### Excerpted text ###

3 The Imaginary Inch

An inch is pure, abstract and without content. It has no meaning of its own. It is an imaginary unit of length. A height of inches, however, has meaning. As we grow, we learn the advantages to growing taller. Brick size has meaning. As we build, we learn the advantages of same-sized bricks. What makes bricks useful is that their interchangeability is maintained by approximations to the fiction we call an inch.

It is essential that our idea of an abstract inch is always the same. If we let our idea of an inch change each time we made a measure, we would not produce useful bricks or keep track of a child's growth. As our child grew, we would not know by how much they had grown. But with a uniform unit of measure, like an inch, we can measure the height of our children, we can refer to last year—or perhaps to the height of an average second grader because, as it turns out, child height is related to school grade. We can guess what grade a child is in by how tall they are–and how tall they are by what grade they are in. That is an understanding based entirely on applications of rulers. The applications would be useless without that single, unvarying inch that our rulers approximate.

No metric has content of its own. The ruler, with its equal measurement units is merely an approximate realization of a pure idea—an ideal which we invented from tangled experiences of length—invented to make uniform measures available for any application we care to undertake.

4 One Kind of Reading Ability

Let's turn to the measure of reading. We can think of reading as the tree in Fig. 5. It has roots like oral comprehension and phonological awareness. As reading ability grows, a trunk extends through grade school, high school and college branching at the top into specialized vocabularies. That single trunk is longer than many realize. It grows quite straight and singular from first grade through college.

### Record excerpts ###

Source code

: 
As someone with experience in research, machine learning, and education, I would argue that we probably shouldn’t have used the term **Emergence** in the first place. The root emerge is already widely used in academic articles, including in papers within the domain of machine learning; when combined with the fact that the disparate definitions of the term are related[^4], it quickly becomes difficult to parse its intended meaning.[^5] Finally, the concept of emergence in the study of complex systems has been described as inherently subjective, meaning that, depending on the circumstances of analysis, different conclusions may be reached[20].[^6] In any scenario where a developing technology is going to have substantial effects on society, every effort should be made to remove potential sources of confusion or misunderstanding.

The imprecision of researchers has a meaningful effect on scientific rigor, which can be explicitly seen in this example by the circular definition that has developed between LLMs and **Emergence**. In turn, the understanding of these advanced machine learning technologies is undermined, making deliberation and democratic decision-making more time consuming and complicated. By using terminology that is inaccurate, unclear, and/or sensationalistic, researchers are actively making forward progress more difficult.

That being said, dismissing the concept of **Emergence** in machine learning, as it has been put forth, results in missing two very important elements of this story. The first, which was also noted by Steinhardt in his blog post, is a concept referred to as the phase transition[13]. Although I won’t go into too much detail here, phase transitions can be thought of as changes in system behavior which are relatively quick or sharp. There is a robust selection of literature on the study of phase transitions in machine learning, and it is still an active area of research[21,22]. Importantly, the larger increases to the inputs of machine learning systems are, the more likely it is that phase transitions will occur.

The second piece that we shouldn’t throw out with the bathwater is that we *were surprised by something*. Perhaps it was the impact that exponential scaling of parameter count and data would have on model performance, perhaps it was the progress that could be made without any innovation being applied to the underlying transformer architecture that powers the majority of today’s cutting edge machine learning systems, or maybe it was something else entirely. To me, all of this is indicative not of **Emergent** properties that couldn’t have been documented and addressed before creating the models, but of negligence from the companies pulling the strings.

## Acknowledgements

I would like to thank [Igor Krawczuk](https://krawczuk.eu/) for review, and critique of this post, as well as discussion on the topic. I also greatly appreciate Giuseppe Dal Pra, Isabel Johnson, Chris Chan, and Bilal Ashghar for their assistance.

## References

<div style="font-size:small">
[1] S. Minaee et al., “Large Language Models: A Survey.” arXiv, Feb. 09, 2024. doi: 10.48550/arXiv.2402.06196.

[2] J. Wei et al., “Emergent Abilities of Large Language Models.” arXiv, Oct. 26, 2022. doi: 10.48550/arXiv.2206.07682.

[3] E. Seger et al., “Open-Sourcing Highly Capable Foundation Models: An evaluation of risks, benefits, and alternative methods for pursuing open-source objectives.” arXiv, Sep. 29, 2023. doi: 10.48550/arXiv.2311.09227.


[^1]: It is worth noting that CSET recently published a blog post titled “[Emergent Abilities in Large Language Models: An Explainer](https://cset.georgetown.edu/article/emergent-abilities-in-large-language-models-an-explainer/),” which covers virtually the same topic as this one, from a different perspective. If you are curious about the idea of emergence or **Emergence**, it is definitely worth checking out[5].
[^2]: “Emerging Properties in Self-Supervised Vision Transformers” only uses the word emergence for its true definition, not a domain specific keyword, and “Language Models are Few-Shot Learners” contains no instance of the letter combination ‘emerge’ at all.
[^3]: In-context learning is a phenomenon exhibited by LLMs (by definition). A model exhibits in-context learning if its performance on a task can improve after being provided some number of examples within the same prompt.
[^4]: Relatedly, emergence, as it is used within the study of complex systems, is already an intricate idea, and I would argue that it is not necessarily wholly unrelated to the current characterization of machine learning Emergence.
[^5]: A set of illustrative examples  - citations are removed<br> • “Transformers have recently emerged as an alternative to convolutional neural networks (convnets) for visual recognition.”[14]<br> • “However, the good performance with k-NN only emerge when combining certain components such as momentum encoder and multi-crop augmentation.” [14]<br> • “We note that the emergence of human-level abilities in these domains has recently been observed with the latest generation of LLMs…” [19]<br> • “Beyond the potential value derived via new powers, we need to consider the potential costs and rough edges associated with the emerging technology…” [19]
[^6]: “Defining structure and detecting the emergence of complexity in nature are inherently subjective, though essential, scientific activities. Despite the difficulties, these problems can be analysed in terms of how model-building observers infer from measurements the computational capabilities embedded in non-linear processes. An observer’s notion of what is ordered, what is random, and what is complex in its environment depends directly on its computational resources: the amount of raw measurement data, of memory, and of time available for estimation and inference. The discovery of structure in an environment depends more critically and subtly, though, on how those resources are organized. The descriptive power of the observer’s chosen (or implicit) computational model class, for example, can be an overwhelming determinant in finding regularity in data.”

###

### What you need to do:
(1) Extract every line of the records that contains the string "arXiv".
(2) Resume the passage on measuring length and reading ability, picking up right after its final sentence.

### Written responses:
(1)
[1] S. Minaee et al., “Large Language Models: A Survey.” arXiv, Feb. 09, 2024. doi: 10.48550/arXiv.2402.06196.
[2] J. Wei et al., “Emergent Abilities of Large Language Models.” arXiv, Oct. 26, 2022. doi: 10.48550/arXiv.2206.07682.
[3] E. Seger et al., “Open-Sourcing Highly Capable Foundation Models: An evaluation of risks, benefits, and alternative methods for pursuing open-source objectives.” arXiv, Sep. 29, 2023. doi: 10.48550/arXiv.2311.09227.

(2)
Fig. 5
figure 5

A tree of reading

Reading has always been the most researched topic in education (Thorndike, 1965). There have been many studies of reading ability, large and small, local, and national. When the results of these studies are reviewed, one clear picture emerges. Despite the 97 ways to test reading ability (Mitchell, 1985), many decades of empirical data document definitively that no researcher has been able to measure more than one kind of reading ability. This has proven true in spite of intense interest in discovering diversity. Consider three examples: the 1940s Davis Study, the 1970s Anchor Study and six 1980s and 1990s ETS studies.

4.1 Davis—1940s

Fred Davis went to a great deal of trouble to define and operationalize nine kinds of reading ability (1944). He made up nine different reading tests to prove the separate identities of his nine kinds. He gave his nine tests to hundreds of students, analyzed their responses to prove his thesis, and reported that he had established nine kinds of reading. But when Louis Thurstone reanalyzed Davis’ data (1946), Thurstone showed conclusively that Davis had no evidence of more than one dimension of reading.

4.2 Anchor Study—1970s

In the 1970s, worry about national literacy moved the U.S. government to finance a national Anchor Study (Jaeger, 1973). 14 different reading tests were administered to a great many children in order to uncover the relationships among the 14 different test scores. Millions of dollars were spent. Thousands of responses were analyzed. The final report required 15,000 pages in 30 volumes—just the kind of document one reads overnight, takes to school the next day and applies to teaching (Loret et al., 1974). In reaction to this futility, and against a great deal of proprietary resistance, Bashaw and Rentz were able to obtain a small grant to reanalyze the Anchor Study data (Rentz & Bashaw, 1975, 1977). By applying new methods for constructing objective measurement (Rasch, 1980; Wright & Stone, 1979), Bashaw and Rentz were able to show that all 14 tests used in the Anchor Study—with all their different kinds of items, item authors, and publishers—could all be calibrated onto one linear “National Reference Scale” of reading ability.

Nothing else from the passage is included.